For sensitive work, use the narrowest tool that fits. Do not record people without notice. Do not upload confidential audio to a personal account if your organization requires an enterprise workspace. Do not ask ChatGPT to infer protected traits, medical conclusions, or legal conclusions from a transcript unless you have a clear, compliant reason and human review.
If you plan to share the resulting transcript, use ChatGPT Shareable Links carefully. A transcript can contain names, client details, financial information, or private opinions that were safe in a meeting but unsafe in a public link.
Frequently asked questions
Is Whisper built into ChatGPT?
Whisper is OpenAI’s speech recognition technology, but OpenAI does not label every ChatGPT audio feature as Whisper. ChatGPT includes dictation, voice, and Record workflows, while the API lets you explicitly choose whisper-1 for transcription. If you need the exact model, use the API rather than relying on the ChatGPT interface.
Can ChatGPT transcribe a meeting?
Yes, ChatGPT Record is designed to transcribe and summarize meetings, brainstorms, and voice notes in supported workspaces on the macOS desktop app.[2] Always review important details. Names, numbers, dates, and action items are the easiest places for transcription mistakes to cause real problems.
Can I use Whisper for subtitles?
Yes, the Audio API can be used in subtitle workflows. The API reference lists response formats that include srt and vtt, though model support differs by model.[5] For final publishing, review timing, names, punctuation, and line breaks manually.

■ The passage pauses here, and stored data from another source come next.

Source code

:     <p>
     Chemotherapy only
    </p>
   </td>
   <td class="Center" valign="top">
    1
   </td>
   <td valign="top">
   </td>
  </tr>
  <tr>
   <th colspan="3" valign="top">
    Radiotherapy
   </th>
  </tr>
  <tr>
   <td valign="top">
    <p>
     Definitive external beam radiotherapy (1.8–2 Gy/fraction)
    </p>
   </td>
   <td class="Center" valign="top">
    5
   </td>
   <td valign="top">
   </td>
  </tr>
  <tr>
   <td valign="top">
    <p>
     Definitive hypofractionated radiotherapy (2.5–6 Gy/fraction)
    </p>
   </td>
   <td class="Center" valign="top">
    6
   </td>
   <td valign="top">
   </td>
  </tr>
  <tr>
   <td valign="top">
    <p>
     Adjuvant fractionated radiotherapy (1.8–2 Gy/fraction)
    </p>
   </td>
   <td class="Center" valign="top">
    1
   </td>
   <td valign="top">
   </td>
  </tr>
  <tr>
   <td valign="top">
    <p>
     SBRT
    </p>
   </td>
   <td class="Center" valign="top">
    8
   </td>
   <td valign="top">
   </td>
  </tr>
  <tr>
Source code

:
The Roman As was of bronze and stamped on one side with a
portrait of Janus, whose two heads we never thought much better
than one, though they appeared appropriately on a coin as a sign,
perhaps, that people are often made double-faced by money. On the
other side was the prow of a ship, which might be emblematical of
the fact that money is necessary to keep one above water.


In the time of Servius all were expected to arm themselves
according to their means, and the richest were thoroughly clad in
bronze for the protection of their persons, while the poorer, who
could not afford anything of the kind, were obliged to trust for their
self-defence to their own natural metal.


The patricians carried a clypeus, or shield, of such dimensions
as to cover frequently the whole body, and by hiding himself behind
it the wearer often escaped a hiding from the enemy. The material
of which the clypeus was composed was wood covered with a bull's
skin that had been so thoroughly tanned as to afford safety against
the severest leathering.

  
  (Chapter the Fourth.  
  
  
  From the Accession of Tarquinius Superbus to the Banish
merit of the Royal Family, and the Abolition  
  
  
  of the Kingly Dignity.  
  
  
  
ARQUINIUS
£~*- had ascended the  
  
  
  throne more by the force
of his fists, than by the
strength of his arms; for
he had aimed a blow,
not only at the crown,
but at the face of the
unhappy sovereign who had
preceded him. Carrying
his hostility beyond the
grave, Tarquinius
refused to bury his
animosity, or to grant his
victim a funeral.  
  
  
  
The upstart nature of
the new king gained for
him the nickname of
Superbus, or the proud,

How much does Whisper transcription cost?
OpenAI’s pricing page lists Whisper transcription at $0.006 per minute.[7] Prices can change, so production apps should check the official pricing page during planning and again before launch. Local Whisper does not have per-minute API billing, but it does have hardware and maintenance costs.
Does Whisper work offline?
The open-source Whisper repository can be used for local workflows after setup, and OpenAI says the code and model weights are under the MIT License.[8] ChatGPT itself is not an offline transcription app. If you need offline transcription, plan on a local Whisper installation or another local speech-to-text tool.
Is ChatGPT Whisper accurate enough for legal or medical use?
Use caution. OpenAI warns that ChatGPT may make mistakes, including in transcriptions.[2] For legal, medical, financial, or employment-sensitive audio, treat the transcript as a draft that requires human verification against the original recording.